I work a lot with Semantic systems - technologies that can make inferences based upon mountains of assertions, and that have featured extensively in TIA-type applications. Some of the technology is quite cool - there's been a fairly major advance in AI systems because of this, and such systems are also very useful for everything from Siri on the iPhone to advanced inferential search systems for Google and Microsoft.

However, what also emerged out of this was that the principle of Garbage In Garbage Out holds even more true for Semantics than it does elsewhere. For such a system to work, you need to make a lot of assertions about a lot of things, and to a certain extent you need to build those assertions as models with a number of underlying assumptions. The more accurate (and more timely) those assumptions, the higher the degree of probability that your inferences are correct, but getting accurate and timely assumptions in the first place is the problem. In other words, you can do TIA type analysis to determine the possible next moves of someone that you believe to be a terrorist in the first place, but if your initial assumptions are incorrect (a terrorist will be part of Al Quaida, therefore they will be Islamic and come from an Islamic country) then no amount of analysis is going to help. What's more, what TIA is looking for in general is a pattern, but anyone who's committed enough to be a terrorist will go out of their way not to establish a pattern in the first place. Being able to read "non-patterns" is an incredibly difficult task, because your false positives will be far, far higher than your hit rate.

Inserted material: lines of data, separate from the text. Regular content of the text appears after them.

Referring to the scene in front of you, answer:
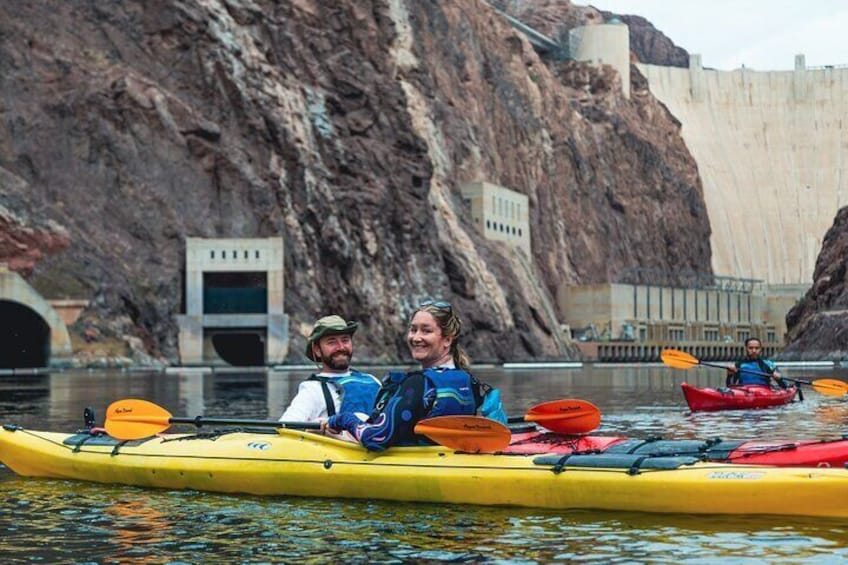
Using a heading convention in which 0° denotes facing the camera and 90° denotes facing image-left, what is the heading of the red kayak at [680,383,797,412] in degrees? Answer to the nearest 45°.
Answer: approximately 45°

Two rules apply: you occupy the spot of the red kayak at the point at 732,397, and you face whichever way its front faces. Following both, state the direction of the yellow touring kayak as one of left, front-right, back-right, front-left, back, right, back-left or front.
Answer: front-left

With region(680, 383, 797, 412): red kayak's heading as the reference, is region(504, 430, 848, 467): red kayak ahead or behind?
ahead

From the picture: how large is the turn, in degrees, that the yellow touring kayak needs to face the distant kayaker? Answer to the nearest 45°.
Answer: approximately 135° to its right

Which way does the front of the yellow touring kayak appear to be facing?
to the viewer's left

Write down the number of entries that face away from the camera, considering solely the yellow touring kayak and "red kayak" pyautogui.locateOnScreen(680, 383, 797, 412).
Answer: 0

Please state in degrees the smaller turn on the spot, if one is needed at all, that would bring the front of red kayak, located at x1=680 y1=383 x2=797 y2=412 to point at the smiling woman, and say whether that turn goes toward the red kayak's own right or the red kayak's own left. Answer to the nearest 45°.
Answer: approximately 45° to the red kayak's own left

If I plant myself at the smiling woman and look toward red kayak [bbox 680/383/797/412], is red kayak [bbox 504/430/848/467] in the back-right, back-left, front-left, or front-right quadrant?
front-right
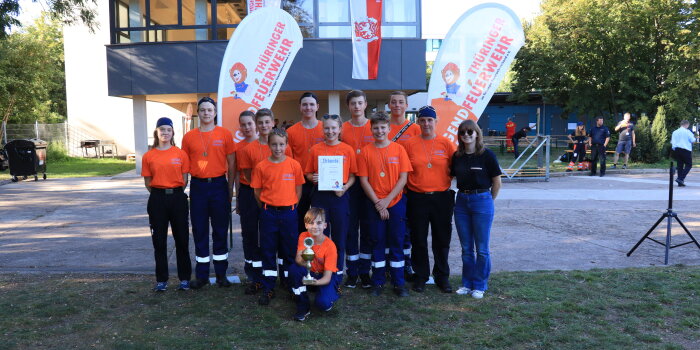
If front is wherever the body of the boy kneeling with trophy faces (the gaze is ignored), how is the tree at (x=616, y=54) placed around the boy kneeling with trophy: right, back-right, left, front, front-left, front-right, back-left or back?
back-left

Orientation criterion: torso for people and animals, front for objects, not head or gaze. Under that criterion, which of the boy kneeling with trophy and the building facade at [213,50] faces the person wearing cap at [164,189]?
the building facade

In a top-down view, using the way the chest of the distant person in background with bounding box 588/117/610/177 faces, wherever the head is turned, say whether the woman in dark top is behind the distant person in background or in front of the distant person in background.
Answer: in front

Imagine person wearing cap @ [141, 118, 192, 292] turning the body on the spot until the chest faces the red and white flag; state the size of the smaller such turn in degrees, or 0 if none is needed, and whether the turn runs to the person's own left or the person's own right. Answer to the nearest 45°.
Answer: approximately 135° to the person's own left

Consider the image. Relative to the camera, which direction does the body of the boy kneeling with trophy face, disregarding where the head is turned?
toward the camera

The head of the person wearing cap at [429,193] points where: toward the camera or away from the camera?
toward the camera

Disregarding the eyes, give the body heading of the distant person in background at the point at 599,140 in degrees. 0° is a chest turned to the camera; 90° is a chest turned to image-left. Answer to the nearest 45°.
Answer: approximately 0°

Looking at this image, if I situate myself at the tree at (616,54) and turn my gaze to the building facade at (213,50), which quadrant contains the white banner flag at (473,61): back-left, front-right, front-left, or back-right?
front-left

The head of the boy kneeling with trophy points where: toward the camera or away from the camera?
toward the camera

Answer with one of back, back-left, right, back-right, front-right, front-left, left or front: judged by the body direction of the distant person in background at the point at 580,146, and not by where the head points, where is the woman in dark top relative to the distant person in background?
front

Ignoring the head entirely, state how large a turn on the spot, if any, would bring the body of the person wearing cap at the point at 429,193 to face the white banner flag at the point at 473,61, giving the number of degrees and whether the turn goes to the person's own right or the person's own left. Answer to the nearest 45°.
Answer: approximately 180°

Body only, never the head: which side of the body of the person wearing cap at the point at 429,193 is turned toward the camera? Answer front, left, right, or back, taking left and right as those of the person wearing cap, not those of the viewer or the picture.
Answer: front

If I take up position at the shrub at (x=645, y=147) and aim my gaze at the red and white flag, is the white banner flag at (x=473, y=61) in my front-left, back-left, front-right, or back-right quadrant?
front-left

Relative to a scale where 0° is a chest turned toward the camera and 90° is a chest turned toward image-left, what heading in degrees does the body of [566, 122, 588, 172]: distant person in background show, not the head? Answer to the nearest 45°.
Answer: approximately 0°

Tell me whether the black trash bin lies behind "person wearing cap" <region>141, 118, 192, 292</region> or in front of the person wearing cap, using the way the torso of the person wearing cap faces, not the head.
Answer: behind
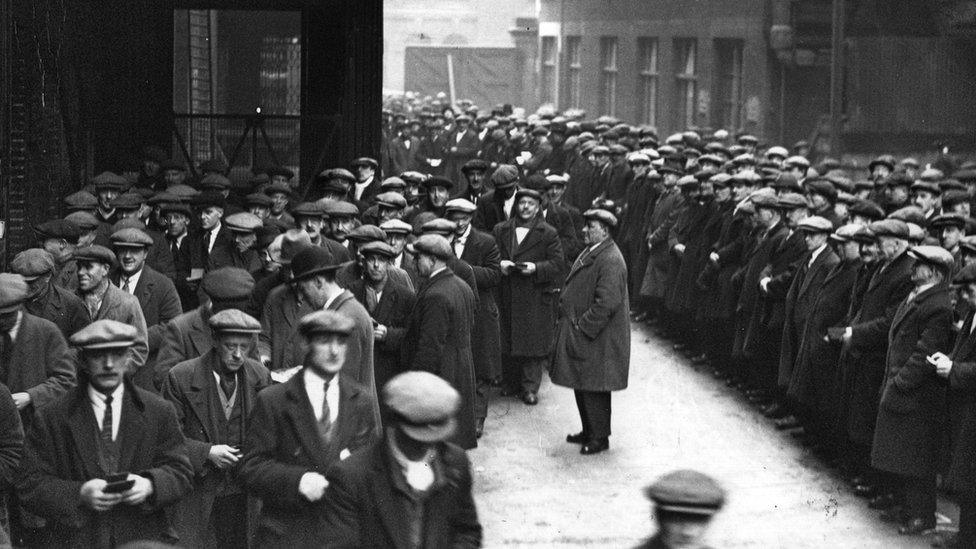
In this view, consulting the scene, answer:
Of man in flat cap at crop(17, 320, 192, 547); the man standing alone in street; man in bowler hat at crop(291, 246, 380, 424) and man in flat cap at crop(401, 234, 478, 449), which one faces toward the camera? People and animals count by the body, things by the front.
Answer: man in flat cap at crop(17, 320, 192, 547)

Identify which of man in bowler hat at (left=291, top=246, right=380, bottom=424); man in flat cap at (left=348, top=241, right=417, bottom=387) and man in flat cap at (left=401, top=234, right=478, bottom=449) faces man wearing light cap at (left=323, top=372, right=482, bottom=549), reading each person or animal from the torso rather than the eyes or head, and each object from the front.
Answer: man in flat cap at (left=348, top=241, right=417, bottom=387)

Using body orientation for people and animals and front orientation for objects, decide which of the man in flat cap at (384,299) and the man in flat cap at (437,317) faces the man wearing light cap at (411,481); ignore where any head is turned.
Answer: the man in flat cap at (384,299)

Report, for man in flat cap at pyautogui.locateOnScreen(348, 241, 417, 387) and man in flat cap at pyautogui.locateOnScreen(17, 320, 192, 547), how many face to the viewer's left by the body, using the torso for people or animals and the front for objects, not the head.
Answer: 0

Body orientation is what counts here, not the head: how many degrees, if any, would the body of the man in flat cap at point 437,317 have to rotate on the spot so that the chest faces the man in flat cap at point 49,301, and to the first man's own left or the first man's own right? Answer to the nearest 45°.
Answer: approximately 90° to the first man's own left

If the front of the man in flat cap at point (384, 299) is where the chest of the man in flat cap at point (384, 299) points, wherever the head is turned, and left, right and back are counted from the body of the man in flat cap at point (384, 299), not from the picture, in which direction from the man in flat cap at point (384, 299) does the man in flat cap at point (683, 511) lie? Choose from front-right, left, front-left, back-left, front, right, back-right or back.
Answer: front

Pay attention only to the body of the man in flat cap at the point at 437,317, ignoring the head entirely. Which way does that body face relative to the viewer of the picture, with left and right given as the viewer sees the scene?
facing away from the viewer and to the left of the viewer

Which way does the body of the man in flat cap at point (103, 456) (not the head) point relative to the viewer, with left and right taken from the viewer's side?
facing the viewer

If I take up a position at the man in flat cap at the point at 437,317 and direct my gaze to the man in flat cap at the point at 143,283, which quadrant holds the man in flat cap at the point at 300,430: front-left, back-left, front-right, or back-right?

I take away from this that the long term investment has certainly improved the overall semantic field, but that was largely an accidental byproduct of attempting to solve a problem which never really needed a resolution, especially because the use of it successfully would also have raised some major ethical issues.

kenny blankenship

(15,689 posts)
2. Even so, don't expect to get your 4th Amendment rights back anytime soon
Sat Mar 17, 2012, 05:21 PM
Mar 2012

Also, the 5th Amendment ain't coming back either. Waterboarding isn't some pie in the sky technology and it doesn't cost the govt shit. Goon squad "talent" just gets cheaper as the economy worsens.